# trying to understand stellar nucleosynthesis

Trying to create a periodic table that shows "where" elements are made. For example big bang, cosmic rays, stars, supernovae etc...but reading a lot about gold,and other heavy neutron rich elements, being formed in colliding neutron stars. Is there a definitive list of elements that may have been formed in neutron stars?

## 1 Answer

The elements you are talking about are created by the r-process - the rapid neutron capture onto heavy elements that can occur in neutron-rich environments. The r-process is probably responsible to some extent for all the most neutron rich (i.e. more neutrons than protons) nuclei with atomic masses above that of iron and is probably responsible for all elements heavier than lead and bismuth. However, there are three broad peaks in the solar-system abundances, centred at Germanium, Xenon and Platinum (the first, second and third r-process peaks), where the r-process is thought to dominate the production over competing processes such as the s- and p-processes (plot taken from here).

If one subtracts the expected contributions from other sources one can estimate the fraction of a given element that comes from the r-process (plot taken from here).
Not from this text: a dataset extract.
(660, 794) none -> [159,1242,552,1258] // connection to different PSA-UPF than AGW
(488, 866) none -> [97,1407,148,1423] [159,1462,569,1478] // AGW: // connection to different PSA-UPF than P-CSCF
It is a contemporary astrophysical problem (i.e. there is no definitive answer) for the source of the r-process. In other words, it is an unsolved mystery as to what fraction of each r-process element comes from which astrophysical location and it may well vary as a function of cosmic time or location. The two main candidates for the sites of creation for r-process elements are core-collapse supernovae, the neutrino driven winds from supernovae and neutron star mergers.

The main problems to be solved are the detailed physics of supernova explosions and neutron star mergers, the relative populations and numbers of these events as a function of cosmic time and location and even the nuclear physics ingredients that go into calculating the yields of such elements.

A recent paper by van de Voort (2015) performs simulations that suggests most of the r-process elements in the universe could be created by neutron star mergers, and they point out that it is especially difficult for core-collapse supernovae to produce what are known as the "third-peak" r-process nuclei. These claims are all contentious, although the latter point about the heavier r-process elements is echoed in a number of previous works. (e.g. Wanajo 2013). Nevertheless, even this is disputed; for example Nishimura et al. (2015) perform simulations of rapidly rotating supernovae progenitors with strong magnetic fields and find that they can reproduce the abundance pattern of all the r-process elements seen in the Sun.

So if I wanted a vague stab in the dark at directly answering your question, I would choose the group of elements in the third r-process peak, with mass numbers $191 < A< 197$ as being most likely to have been (mostly) produced by neutron star mergers. This includes Osmium (192), Iridium (191, 193), Platinum (194, 195, 196) and possibly gold (197).